Com alguma regularidade, acrescentei em minha agenda um dia de solidão, para falar, sentar, remar em um rio. É vitalmente importante ficar um período em silêncio. Nesses momentos de solidão, minha mente e espírito voltam a ser uma fonte de ideias e possibilidades. Sou capaz de entender as questões que estou enfrentando, sejam relacionadas à fé, emprego ou relacionamentos.

Naturalmente que esse período de solidão pode incluir nossos cônjuges. Em nossa casa, acreditamos que nosso casamento é um presente, em si mesmo, para nossa congregação, já que é um modelo de relacionamento cristão. Portanto, eu e minha esposa entendemos a importância de maximizar nossas oportunidades de comunhão um com o outro, para que nosso relacionamento se mantenha saudável e completo. Procuramos ter esses momentos diariamente, conversando sobre o nosso dia quando chegamos à nossa casa. Chamamos esse encontro de nosso “momento de tranquilidade”.

Em minha vida privada, me conscientizei de que também preciso de um tempo para o descanso. Nenhum de nós, que trabalhamos na liderança, pode ficar sem esses períodos, que surgem inevitavelmente depois de gastarmos altos níveis de energia emocional. Eles também podem vir depois de um período muito intenso de interações com as pessoas, quando nos sentimos esgotados de tanto conversar, tomar decisões e aconselhar.

Um momento de cansaço e desânimo para os pregadores pode ser a manhã de segunda-feira. A grande exposição às pessoas no domingo cobra seu preço no dia seguinte. Assim, no segundo dia da semana, é mais provável que o pastor tenha uma atitude mais autocrítica, negativa em relação aos assuntos da igreja, e que se sinta irritado quando alguém tenta invadir o seu dia.

O que pode ser feito a respeito desses períodos de cansaço? Se as manhãs de segunda-feira são deprimentes, então evite marcar compromissos que desgastem ainda mais. O trabalho e o descanso devem se encaixar ao humor daquele período. Se olhar minha agenda e vislumbrar um período de dez dias de intensa programação, imediatamente tento reservar um dia antes desse período para descansar e restaurar as energias.

Eu vejo o período sabático mais como uma parte do tempo reservada para reflexão, descoberta espiritual e uma recontagem alegre das atividades e conquistas passadas. Não se trata de um momento para realizar tarefas domésticas, se divertir ou ir a festas, mas de buscar um retiro, um refúgio.

Esse período serve para adorar, meditar e encher o espírito. O resultado é a restauração.
Fico impressionado com a declaração de João: “Então cada um foi para a sua casa. Jesus, porém, foi para o monte das Oliveiras” (João 7.53; 8.1).

Nosso Senhor sabia que havia se desgastado e que precisava de uma restauração sabática. As outras pessoas voltaram para suas rotinas barulhentas e atribuladas; Cristo procurou o silêncio, onde a voz do Pai celestial podia ser ouvida. Quando Ele voltou do monte, ele tinha coisas novas e frescas para dizer.

----------

§ Instruções:
**A)** Liste as áreas às quais podem estar relacionadas as questões enfrentadas, conforme o trecho sobre solidão e descanso.
**B)** Reproduza palavra por palavra o trecho sobre solidão e descanso, de “Esse período serve” até “(João 7.53; 8.1).”, incluindo esta última passagem.

----------

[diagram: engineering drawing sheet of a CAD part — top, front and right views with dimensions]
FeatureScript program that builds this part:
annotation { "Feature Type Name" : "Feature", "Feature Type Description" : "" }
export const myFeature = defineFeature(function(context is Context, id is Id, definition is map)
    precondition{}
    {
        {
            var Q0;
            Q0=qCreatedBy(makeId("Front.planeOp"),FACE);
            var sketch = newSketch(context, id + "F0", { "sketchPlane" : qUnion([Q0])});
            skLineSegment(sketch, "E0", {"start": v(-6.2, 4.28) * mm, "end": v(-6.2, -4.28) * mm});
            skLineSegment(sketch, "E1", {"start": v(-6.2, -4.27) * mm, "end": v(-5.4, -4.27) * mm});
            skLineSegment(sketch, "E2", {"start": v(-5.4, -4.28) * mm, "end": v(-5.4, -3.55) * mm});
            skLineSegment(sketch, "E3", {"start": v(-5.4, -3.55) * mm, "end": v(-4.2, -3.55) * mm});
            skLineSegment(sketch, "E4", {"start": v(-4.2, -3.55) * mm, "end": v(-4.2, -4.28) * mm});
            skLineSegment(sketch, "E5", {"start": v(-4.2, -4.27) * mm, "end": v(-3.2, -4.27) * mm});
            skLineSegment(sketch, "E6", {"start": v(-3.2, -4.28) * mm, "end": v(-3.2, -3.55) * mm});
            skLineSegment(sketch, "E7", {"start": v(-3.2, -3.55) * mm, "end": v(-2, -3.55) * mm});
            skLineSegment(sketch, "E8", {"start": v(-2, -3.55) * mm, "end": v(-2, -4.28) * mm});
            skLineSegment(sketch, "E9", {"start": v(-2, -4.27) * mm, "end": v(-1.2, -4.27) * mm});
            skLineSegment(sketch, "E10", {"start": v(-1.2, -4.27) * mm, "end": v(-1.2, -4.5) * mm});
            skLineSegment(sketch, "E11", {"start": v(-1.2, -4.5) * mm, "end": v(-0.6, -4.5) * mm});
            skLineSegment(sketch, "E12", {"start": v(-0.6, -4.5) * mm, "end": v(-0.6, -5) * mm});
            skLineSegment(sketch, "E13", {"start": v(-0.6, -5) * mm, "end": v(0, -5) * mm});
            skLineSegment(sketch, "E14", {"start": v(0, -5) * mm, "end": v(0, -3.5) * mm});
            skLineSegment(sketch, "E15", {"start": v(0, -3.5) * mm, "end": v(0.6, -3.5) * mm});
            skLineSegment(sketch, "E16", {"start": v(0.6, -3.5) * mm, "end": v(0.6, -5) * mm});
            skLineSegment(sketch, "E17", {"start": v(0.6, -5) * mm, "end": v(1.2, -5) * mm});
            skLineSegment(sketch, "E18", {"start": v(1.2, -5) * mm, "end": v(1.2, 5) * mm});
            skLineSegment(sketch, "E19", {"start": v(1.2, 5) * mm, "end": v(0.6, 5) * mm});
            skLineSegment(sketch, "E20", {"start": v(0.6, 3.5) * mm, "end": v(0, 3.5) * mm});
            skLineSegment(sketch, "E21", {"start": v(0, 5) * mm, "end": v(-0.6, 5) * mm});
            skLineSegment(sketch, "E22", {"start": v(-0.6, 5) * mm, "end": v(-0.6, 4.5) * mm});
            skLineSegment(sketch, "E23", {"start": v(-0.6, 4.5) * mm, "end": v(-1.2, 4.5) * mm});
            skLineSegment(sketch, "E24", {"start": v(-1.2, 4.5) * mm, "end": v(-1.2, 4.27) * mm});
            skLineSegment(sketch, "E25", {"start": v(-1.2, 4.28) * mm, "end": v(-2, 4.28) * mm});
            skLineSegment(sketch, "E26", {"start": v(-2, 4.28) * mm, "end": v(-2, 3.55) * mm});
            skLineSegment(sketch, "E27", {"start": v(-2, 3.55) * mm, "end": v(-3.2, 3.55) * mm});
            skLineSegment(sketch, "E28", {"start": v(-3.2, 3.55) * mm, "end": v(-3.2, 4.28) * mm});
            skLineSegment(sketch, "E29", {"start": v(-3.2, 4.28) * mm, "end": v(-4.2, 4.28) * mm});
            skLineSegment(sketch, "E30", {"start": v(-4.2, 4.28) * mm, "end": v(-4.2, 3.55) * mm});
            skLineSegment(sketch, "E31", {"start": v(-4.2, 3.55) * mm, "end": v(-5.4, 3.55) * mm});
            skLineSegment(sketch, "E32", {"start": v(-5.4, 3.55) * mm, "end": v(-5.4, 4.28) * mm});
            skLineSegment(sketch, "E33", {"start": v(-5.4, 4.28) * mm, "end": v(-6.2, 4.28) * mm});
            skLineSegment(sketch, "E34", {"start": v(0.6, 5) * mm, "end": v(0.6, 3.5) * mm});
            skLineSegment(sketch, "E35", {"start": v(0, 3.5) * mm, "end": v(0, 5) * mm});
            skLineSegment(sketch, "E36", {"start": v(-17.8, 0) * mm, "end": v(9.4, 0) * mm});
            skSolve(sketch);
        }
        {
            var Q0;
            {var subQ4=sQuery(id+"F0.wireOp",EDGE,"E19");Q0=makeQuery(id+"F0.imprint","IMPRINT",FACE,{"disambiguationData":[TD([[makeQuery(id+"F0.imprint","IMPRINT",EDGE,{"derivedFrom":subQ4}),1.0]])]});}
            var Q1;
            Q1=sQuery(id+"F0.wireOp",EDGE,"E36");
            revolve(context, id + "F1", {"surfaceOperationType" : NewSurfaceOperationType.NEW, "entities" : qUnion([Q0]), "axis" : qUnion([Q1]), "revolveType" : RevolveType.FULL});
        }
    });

----------

§ Respostas por tarefa:
**A)**
Fé
Emprego
Relacionamentos

**B)**
Esse período serve para adorar, meditar e encher o espírito. O resultado é a restauração.
Fico impressionado com a declaração de João: “Então cada um foi para a sua casa. Jesus, porém, foi para o monte das Oliveiras” (João 7.53; 8.1).